* **What this task involves**: Using the data below, return the stretch from the line that contains "Duties | Rep |" through the line that contains "Madison | No | No | |", both included, exactly as it stands and nothing beyond it.

* **Exercise materials**:
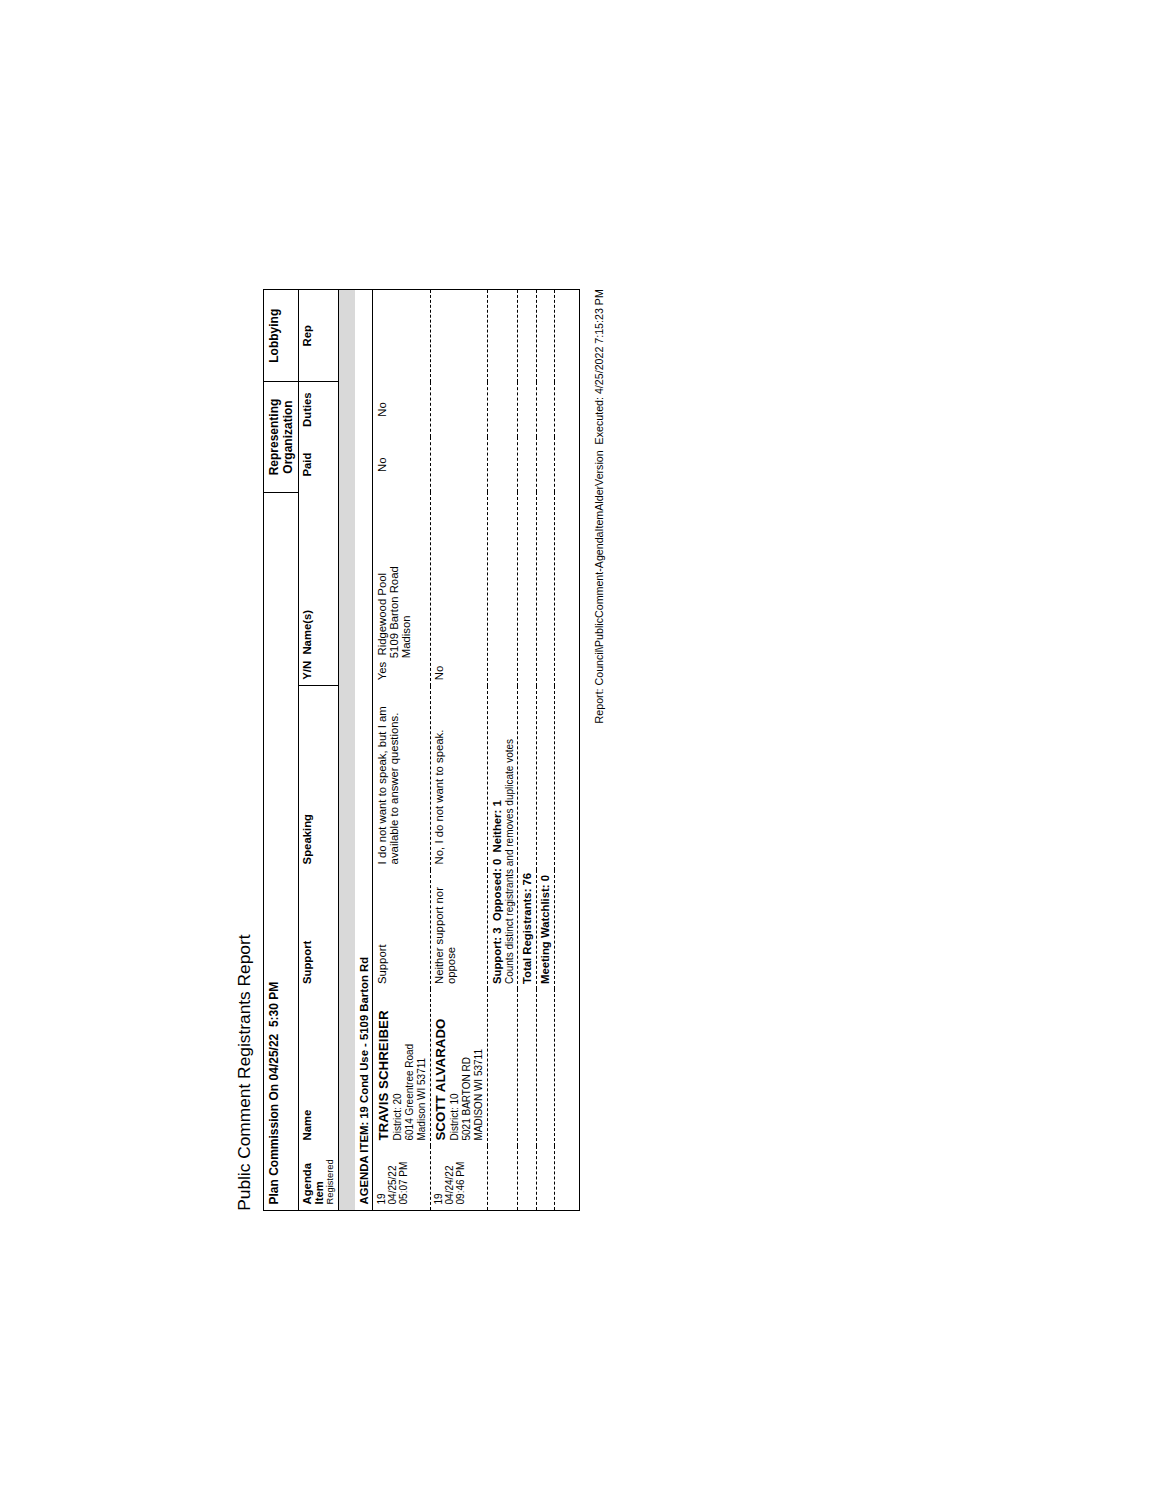Public Comment Registrants Report
| Plan Commission On 04/25/22 5:30 PM | Representing Organization | Lobbying |
| Agenda Item Registered | Name | Support | Speaking | Y/N Name(s) | Paid | Duties | Rep |
| AGENDA ITEM: 19 Cond Use - 5109 Barton Rd |
| 19 04/25/22 05:07 PM | TRAVIS SCHREIBER District: 20 6014 Greentree Road Madison WI 53711 | Support | I do not want to speak, but I am available to answer questions. | Yes Ridgewood Pool 5109 Barton Road Madison | No | No | |
| 19 04/24/22 09:46 PM | SCOTT ALVARADO District: 10 5021 BARTON RD MADISON WI 53711 | Neither support nor oppose | No, I do not want to speak. | No | | | |
| | | Support: 3 Opposed: 0 Neither: 1 Counts distinct registrants and removes duplicate votes | | | | |
| | | Total Registrants: 76 | | | | |
| | | Meeting Watchlist: 0 | | | | |
Report: Council\PublicComment-AgendaItemAlderVersion Executed: 4/25/2022 7:15:23 PM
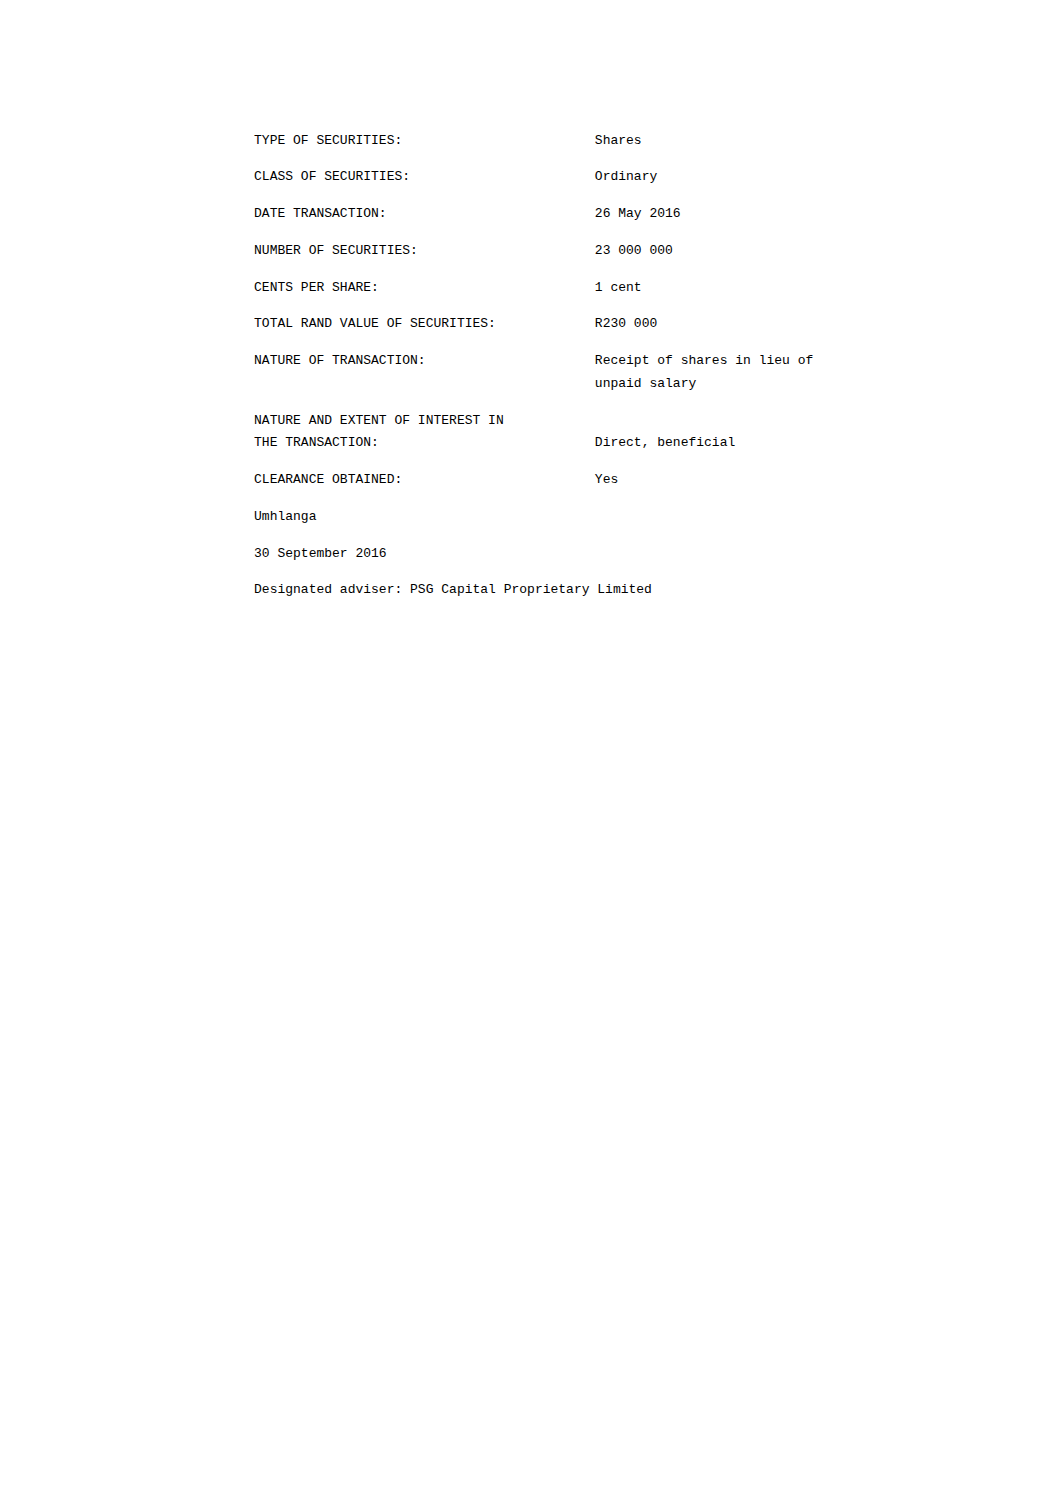| TYPE OF SECURITIES: | Shares |
| CLASS OF SECURITIES: | Ordinary |
| DATE TRANSACTION: | 26 May 2016 |
| NUMBER OF SECURITIES: | 23 000 000 |
| CENTS PER SHARE: | 1 cent |
| TOTAL RAND VALUE OF SECURITIES: | R230 000 |
| NATURE OF TRANSACTION: | Receipt of shares in lieu of unpaid salary |
| NATURE AND EXTENT OF INTEREST IN THE TRANSACTION: | Direct, beneficial |
| CLEARANCE OBTAINED: | Yes |
Umhlanga
30 September 2016
Designated adviser: PSG Capital Proprietary Limited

* **The completed task**:
| Agenda Item Registered | Name | Support | Speaking | Y/N Name(s) | Paid | Duties | Rep |
| AGENDA ITEM: 19 Cond Use - 5109 Barton Rd |
| 19 04/25/22 05:07 PM | TRAVIS SCHREIBER District: 20 6014 Greentree Road Madison WI 53711 | Support | I do not want to speak, but I am available to answer questions. | Yes Ridgewood Pool 5109 Barton Road Madison | No | No | |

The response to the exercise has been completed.